Премьера

В ближайшее время премьеры не запланированы!

СЕГОДНЯ В ТЕАТРЕ

22 Ноября, пятница

Двойная игра

подробнее>

АВТОР СРЕДИ НАС

15 марта 2017
Татьяна Тихоновец Петербургский театральный журнал
Жанр спектакля «Я здесь», поставленного по текстам-карточкам Льва Рубинштейна, обозначен как «программа совместных переживаний». Фраза тоже принадлежит Рубинштейну. Я приехала на премьеру и с автором текста, сидящим рядом, совместно переживала спектакль. Переживания оказались сильными. Признаться, я не была к этому готова, как, впрочем, не был готов и сам автор, с удивлением воскликнувший: «Я не знал, что написал про это»… ну, или как-то так, транслирую близко к тексту.

Сохранённые данные »
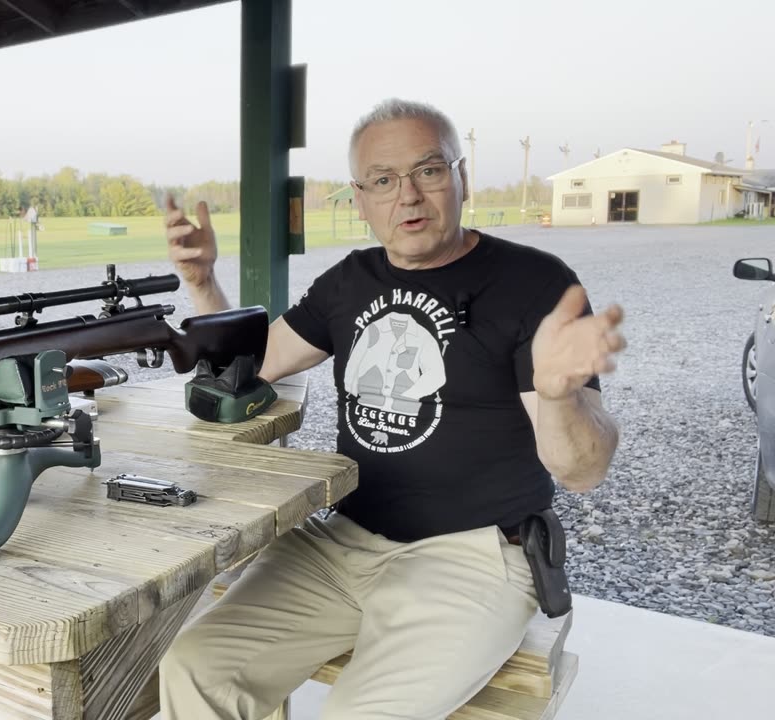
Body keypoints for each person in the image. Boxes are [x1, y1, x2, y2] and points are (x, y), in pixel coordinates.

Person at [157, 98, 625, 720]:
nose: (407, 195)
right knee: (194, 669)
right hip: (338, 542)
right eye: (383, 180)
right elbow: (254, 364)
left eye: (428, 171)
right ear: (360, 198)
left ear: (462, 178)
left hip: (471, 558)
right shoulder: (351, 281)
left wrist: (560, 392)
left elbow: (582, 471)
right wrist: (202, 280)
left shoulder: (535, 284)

==

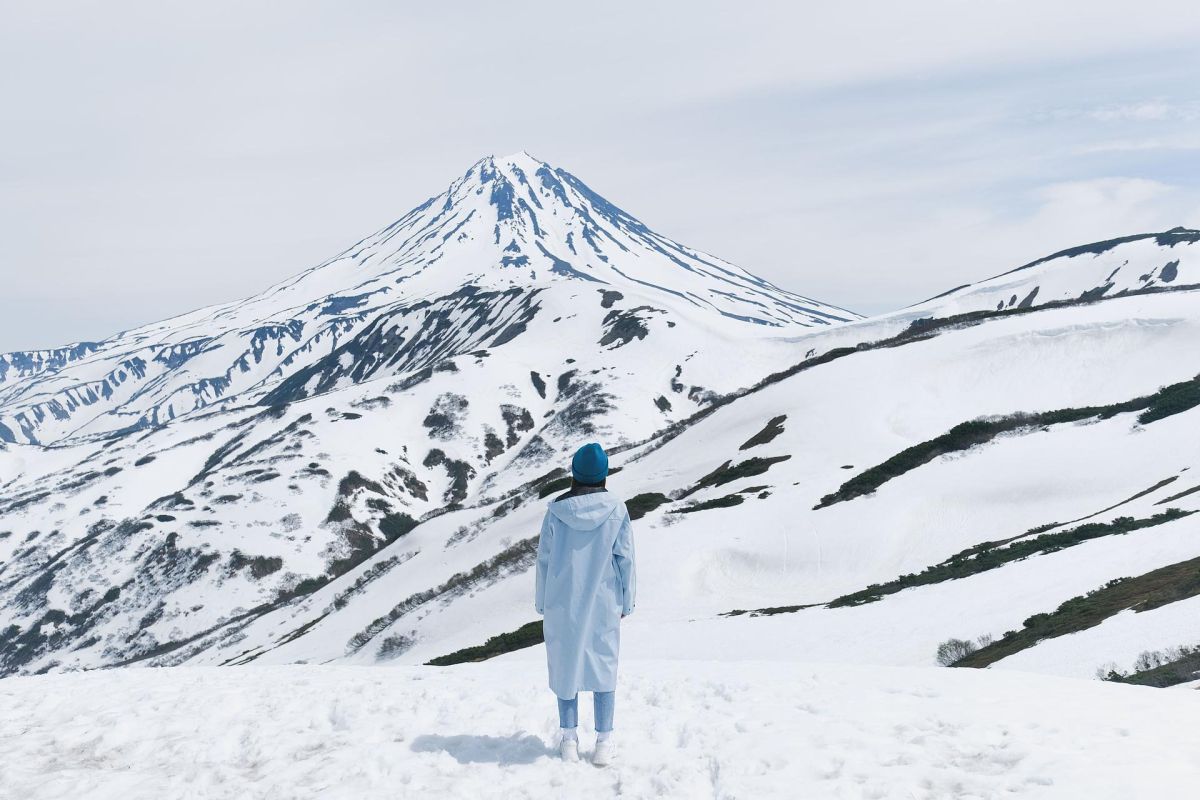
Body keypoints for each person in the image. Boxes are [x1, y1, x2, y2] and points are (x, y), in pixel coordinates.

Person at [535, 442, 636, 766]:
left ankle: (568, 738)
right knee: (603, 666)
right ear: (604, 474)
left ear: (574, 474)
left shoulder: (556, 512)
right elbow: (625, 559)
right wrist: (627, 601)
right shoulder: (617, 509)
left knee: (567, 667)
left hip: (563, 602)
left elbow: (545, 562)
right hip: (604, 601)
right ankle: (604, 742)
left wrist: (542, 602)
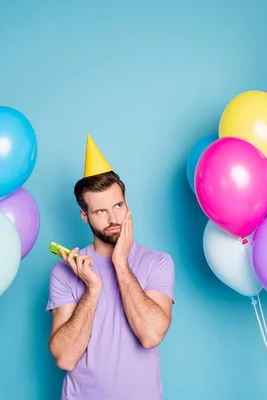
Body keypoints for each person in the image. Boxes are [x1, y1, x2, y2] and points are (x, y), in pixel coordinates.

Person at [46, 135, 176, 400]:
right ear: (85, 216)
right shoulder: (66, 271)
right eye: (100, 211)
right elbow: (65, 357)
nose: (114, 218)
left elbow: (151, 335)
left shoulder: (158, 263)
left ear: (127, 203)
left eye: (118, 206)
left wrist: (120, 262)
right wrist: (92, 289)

==

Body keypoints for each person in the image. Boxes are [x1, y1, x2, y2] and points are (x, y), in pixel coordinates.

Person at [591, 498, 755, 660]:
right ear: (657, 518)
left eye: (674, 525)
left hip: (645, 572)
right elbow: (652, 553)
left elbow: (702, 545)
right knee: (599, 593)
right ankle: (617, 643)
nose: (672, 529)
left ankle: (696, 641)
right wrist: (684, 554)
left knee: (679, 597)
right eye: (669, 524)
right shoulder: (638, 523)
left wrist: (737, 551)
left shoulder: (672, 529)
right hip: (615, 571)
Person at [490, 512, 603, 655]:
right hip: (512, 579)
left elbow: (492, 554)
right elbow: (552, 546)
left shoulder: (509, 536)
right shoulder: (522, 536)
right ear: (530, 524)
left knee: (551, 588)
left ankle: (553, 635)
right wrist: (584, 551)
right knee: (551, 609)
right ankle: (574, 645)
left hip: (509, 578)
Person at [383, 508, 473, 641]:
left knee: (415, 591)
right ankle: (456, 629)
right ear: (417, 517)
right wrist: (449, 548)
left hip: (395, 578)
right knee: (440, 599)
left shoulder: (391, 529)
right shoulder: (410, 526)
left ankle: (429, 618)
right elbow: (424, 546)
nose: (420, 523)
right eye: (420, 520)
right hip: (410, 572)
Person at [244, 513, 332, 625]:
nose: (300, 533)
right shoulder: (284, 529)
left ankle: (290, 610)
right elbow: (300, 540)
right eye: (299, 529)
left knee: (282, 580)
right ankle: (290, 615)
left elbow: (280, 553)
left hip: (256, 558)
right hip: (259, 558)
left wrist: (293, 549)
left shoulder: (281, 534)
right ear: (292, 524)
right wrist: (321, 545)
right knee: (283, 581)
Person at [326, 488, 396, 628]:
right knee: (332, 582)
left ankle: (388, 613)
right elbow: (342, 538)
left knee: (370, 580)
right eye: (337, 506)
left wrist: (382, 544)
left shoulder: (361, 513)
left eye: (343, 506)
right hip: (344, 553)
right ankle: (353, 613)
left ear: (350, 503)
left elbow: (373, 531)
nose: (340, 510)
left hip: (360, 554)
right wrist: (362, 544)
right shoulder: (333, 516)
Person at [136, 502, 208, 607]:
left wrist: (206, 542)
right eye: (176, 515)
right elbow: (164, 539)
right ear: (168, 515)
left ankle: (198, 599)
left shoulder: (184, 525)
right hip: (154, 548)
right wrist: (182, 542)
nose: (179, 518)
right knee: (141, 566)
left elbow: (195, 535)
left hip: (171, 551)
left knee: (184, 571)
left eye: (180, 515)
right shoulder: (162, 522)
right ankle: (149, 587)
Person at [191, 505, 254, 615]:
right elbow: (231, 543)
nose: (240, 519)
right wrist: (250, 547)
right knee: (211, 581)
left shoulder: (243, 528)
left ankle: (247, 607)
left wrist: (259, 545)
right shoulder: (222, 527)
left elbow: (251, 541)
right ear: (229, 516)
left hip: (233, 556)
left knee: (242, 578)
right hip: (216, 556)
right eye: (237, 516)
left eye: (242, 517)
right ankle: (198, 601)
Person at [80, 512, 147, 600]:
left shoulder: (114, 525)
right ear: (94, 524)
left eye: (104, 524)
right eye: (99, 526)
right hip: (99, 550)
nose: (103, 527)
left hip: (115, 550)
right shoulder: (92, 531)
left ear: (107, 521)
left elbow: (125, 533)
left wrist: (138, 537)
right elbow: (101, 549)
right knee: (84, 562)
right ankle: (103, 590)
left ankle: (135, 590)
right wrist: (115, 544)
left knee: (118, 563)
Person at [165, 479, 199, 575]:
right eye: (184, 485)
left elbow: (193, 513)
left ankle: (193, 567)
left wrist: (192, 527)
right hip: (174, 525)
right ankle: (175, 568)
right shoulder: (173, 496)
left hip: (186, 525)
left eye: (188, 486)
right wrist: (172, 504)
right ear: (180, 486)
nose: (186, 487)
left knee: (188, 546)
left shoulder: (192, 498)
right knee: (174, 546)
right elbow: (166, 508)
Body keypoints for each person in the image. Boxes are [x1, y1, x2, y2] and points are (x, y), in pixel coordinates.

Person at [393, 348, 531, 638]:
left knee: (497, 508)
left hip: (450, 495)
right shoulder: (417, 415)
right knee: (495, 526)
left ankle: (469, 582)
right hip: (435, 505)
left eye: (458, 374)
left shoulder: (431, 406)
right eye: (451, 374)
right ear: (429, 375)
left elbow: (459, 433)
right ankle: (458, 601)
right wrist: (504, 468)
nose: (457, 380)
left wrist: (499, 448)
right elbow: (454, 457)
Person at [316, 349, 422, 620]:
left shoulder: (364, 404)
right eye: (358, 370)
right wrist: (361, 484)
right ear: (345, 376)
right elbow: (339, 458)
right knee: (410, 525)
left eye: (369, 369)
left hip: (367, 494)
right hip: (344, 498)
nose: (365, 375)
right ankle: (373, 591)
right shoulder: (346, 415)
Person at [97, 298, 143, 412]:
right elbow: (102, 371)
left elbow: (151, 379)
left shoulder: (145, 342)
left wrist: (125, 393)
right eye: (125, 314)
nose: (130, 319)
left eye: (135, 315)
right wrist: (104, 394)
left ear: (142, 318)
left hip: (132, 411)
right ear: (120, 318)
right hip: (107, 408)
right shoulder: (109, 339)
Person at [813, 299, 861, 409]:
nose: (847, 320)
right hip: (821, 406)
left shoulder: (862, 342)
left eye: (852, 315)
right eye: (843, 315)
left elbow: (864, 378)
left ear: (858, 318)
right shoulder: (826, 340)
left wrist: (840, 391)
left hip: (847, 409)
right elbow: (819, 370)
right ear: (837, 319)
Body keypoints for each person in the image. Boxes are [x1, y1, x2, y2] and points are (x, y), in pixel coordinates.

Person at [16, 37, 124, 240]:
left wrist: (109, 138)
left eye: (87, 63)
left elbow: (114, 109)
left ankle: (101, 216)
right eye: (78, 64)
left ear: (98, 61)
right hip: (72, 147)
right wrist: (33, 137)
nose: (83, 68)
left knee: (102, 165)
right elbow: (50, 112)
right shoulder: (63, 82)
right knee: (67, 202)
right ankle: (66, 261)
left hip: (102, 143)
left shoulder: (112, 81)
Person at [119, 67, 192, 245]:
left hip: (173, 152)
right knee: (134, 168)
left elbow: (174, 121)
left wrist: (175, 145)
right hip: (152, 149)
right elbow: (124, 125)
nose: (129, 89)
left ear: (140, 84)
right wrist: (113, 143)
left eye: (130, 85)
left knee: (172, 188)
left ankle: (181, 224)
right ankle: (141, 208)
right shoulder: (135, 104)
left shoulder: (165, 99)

Задания »
1) Ответьте по тексту:
(а) Какой спектакль идёт в театре 22 ноября?
(б) По чьим текстам поставлен спектакль «Я здесь»?
(в) Как обозначен жанр спектакля «Я здесь»?
2) Выпишите из текста все фрагменты, взятые в кавычки-«ёлочки».

Ответы »
1)
(а) «Двойная игра»
(б) По текстам-карточкам Льва Рубинштейна
(в) Как «программа совместных переживаний»

2)
1. «Я здесь»
2. «программа совместных переживаний»
3. «Я не знал, что написал про это»